(Rendered chart images)
((
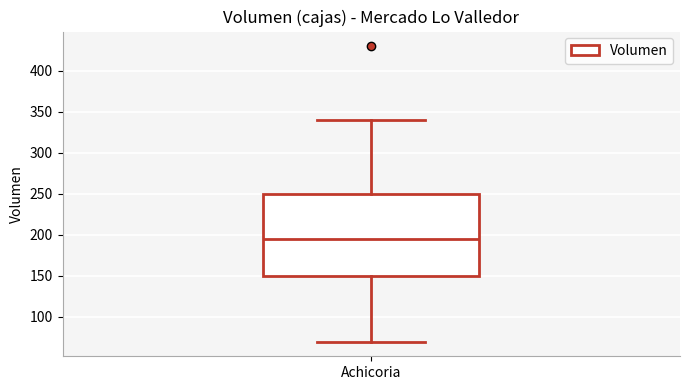

Read this box plot against the y-axis: the position of the median line, the range covered by the box, and the ends of both whiskers. The values are not printed on the chart, so give them approximately, as read against the axis.

median 195, box 150 to 250, whiskers 70 to 340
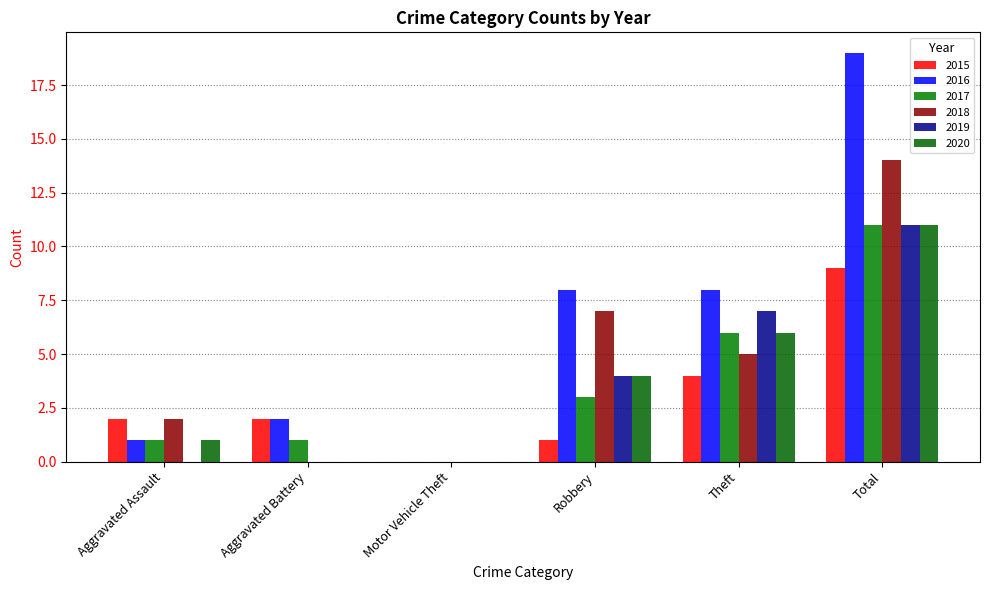

Count the number of categories in the chart.

6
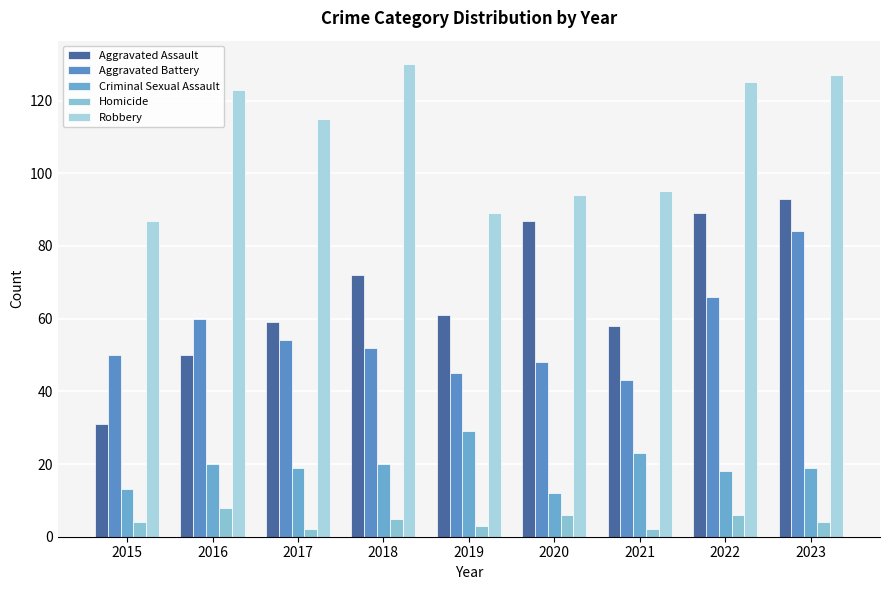

Rank the categories by Criminal Sexual Assault value from highest to lowest.

2019, 2021, 2016, 2018, 2017, 2023, 2022, 2015, 2020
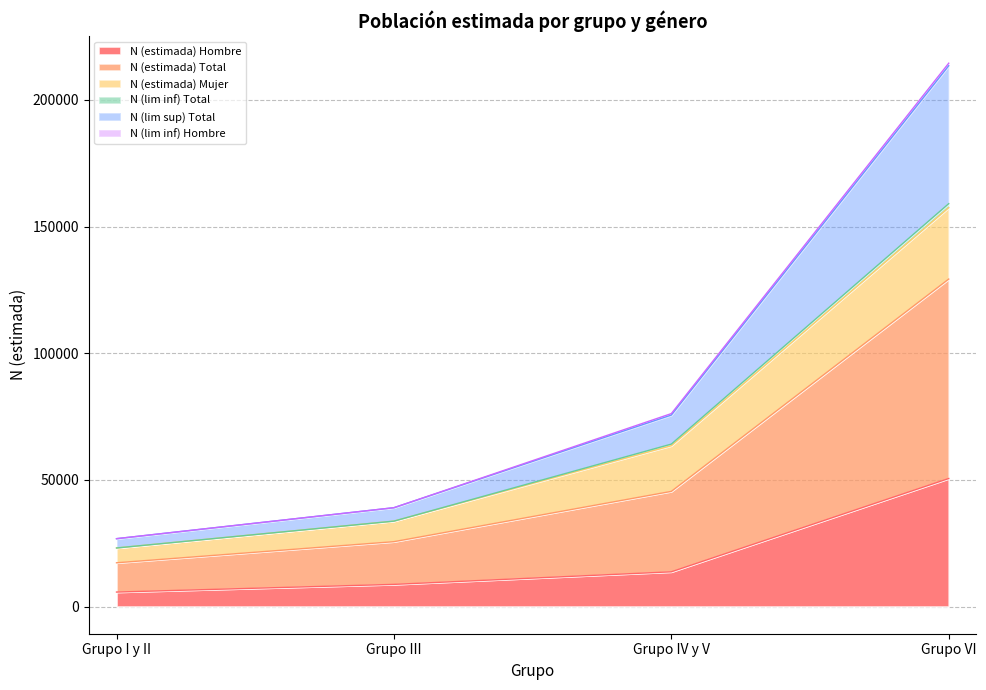

Which category has the highest value in the N (estimada) Hombre series?

Grupo VI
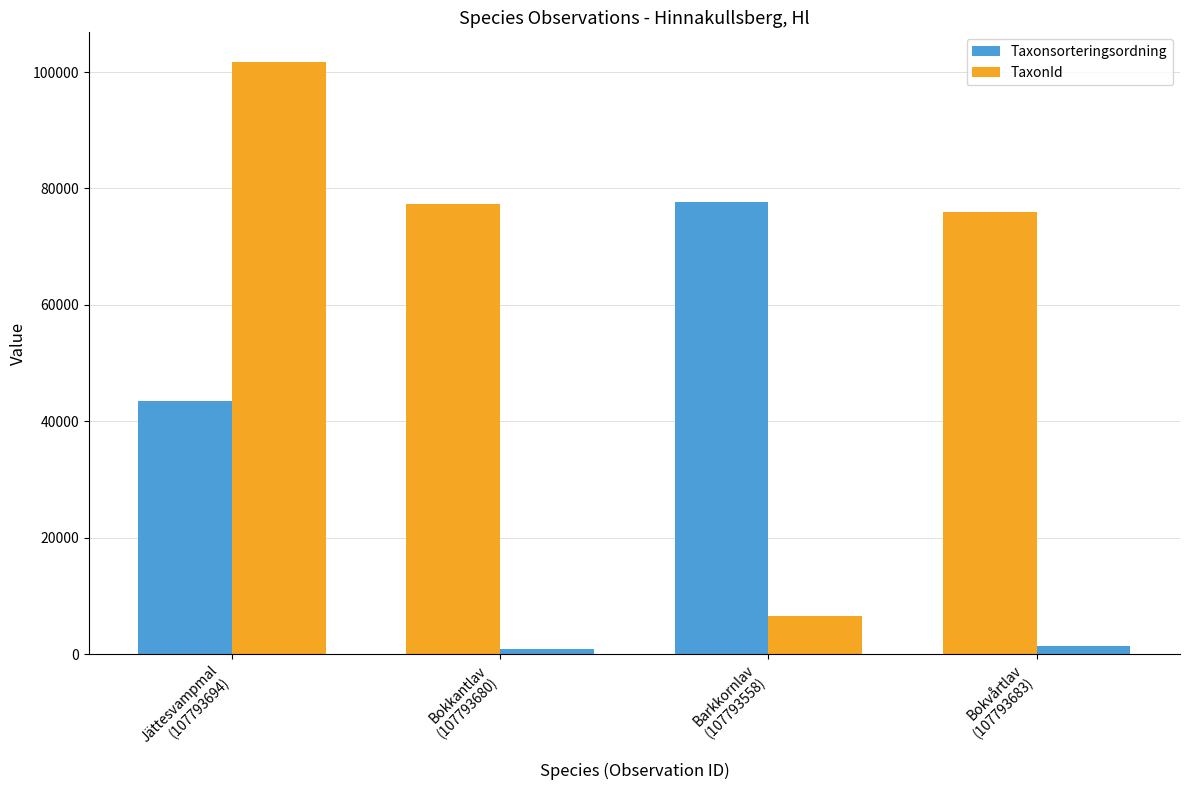

How many bars are there in total?

8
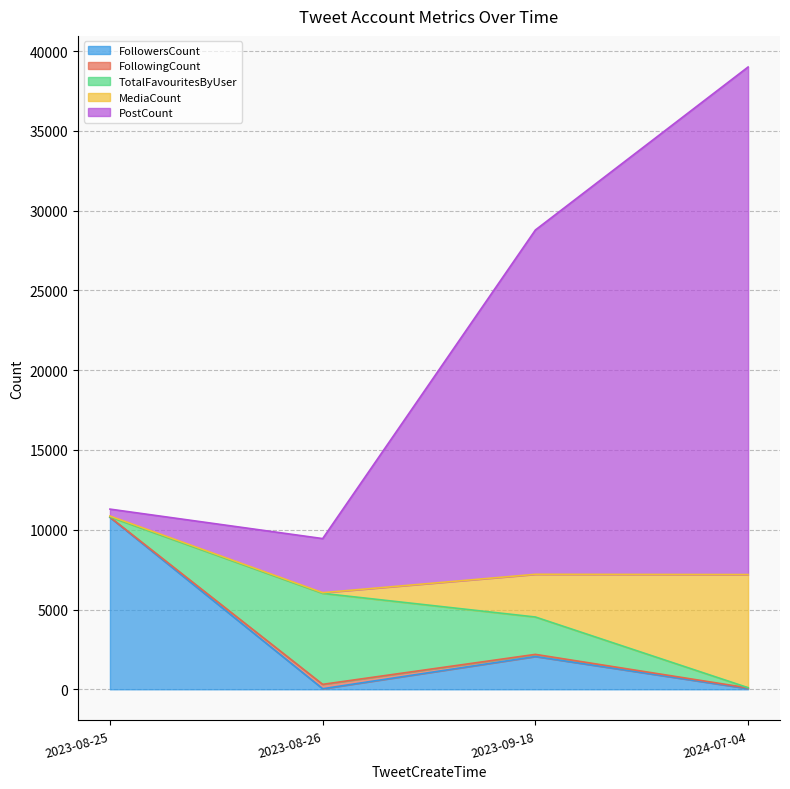

At which label is MediaCount closest to 3566?

2023-09-18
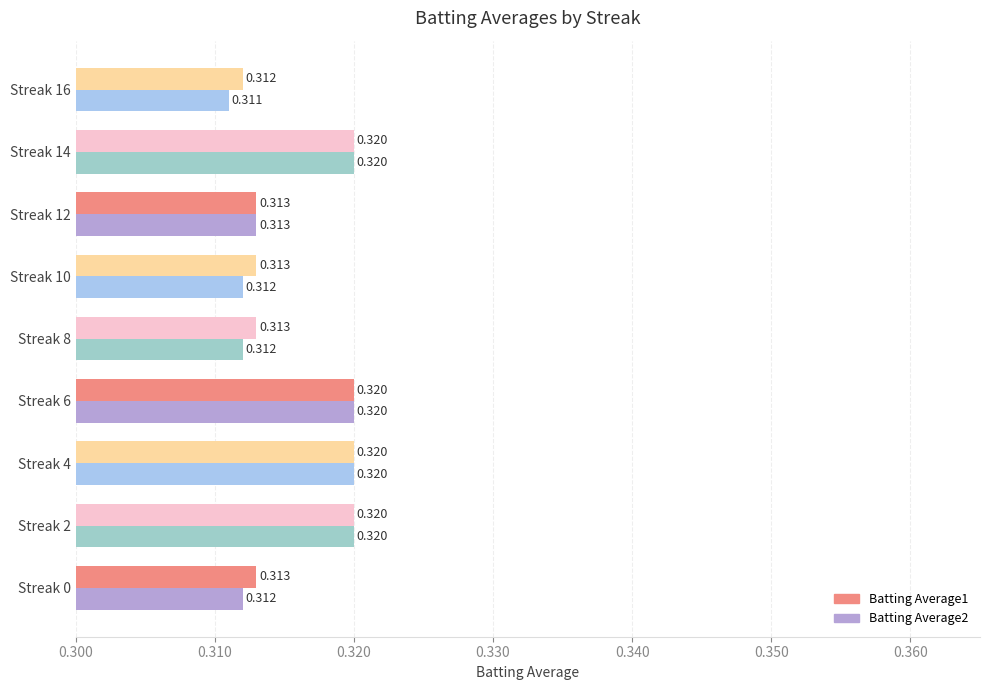

Is the value of Batting Average1 at Streak 12 greater than the value of Batting Average2 at Streak 6?

No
))
To-do item:
Lay out as a numbered list the lines of the listing from the line with "median 195, box" up to and including the last line of the listing, without blank lines. Leave the pictures out of your answer.

Final answer:
1. median 195, box 150 to 250, whiskers 70 to 340
2. Count the number of categories in the chart.
3. 6
4. Rank the categories by Criminal Sexual Assault value from highest to lowest.
5. 2019, 2021, 2016, 2018, 2017, 2023, 2022, 2015, 2020
6. Which category has the highest value in the N (estimada) Hombre series?
7. Grupo VI
8. How many bars are there in total?
9. 8
10. At which label is MediaCount closest to 3566?
11. 2023-09-18
12. Is the value of Batting Average1 at Streak 12 greater than the value of Batting Average2 at Streak 6?
13. No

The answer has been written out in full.